In my session here I also used the commands to actually create all the Azure resources and then do the pg_autoctl create monitor|postgres and then the systemd integration, all with those two commands. The same as just above, just not using the --script option.

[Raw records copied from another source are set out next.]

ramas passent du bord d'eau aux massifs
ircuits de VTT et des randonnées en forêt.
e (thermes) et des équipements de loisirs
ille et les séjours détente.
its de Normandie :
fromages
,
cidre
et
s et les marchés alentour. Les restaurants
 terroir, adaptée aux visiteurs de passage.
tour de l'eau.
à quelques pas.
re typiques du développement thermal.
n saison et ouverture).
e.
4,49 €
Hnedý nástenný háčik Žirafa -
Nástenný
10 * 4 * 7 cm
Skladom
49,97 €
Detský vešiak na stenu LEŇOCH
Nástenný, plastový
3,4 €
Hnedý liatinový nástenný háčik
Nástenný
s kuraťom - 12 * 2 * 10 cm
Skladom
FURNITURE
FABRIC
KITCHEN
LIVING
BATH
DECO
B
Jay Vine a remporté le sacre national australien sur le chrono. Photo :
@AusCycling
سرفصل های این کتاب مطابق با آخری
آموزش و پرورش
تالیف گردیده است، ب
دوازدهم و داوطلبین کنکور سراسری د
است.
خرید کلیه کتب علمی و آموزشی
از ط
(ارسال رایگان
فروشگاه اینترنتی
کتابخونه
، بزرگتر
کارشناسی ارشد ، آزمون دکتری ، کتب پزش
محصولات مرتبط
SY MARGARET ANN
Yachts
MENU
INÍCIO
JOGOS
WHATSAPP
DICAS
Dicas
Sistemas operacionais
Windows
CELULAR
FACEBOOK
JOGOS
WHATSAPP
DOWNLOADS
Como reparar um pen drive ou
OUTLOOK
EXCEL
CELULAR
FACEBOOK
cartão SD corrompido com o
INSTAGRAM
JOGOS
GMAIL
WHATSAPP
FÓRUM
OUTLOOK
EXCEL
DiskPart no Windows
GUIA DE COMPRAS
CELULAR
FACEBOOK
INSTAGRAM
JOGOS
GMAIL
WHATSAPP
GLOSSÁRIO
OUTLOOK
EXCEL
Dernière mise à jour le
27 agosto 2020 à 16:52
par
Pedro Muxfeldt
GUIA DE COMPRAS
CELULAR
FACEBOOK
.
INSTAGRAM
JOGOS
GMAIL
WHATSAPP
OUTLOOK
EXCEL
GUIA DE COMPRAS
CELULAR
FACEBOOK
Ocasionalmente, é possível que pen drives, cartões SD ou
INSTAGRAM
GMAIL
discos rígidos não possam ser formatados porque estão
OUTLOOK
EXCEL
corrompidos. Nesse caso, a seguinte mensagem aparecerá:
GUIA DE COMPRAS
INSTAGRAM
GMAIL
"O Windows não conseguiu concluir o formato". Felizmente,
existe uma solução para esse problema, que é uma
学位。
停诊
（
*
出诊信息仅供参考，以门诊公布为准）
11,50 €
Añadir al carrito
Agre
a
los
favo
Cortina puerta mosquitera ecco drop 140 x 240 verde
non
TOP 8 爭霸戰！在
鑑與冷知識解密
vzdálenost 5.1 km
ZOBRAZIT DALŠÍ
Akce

About the tutorial, what I have in mind would be offering multiple choices to the reader:

• each main piece of the tutorial scripts would have a name, and its own documentation page
• instead of just embedding the script, we could provide the option to run a simple command or click a link and see all the azure CLI commands ready for copy/paste
• we would keep the direct user commands for the parts we actually want to show in the tutorial.

So I hope it makes sense. Worst case, I am going to finish my current automation scripts anyway for QA, with the provisioning from git, so that we can easily deploy the current branch on Azure VMs and play around there, possibly targeting multiple regions.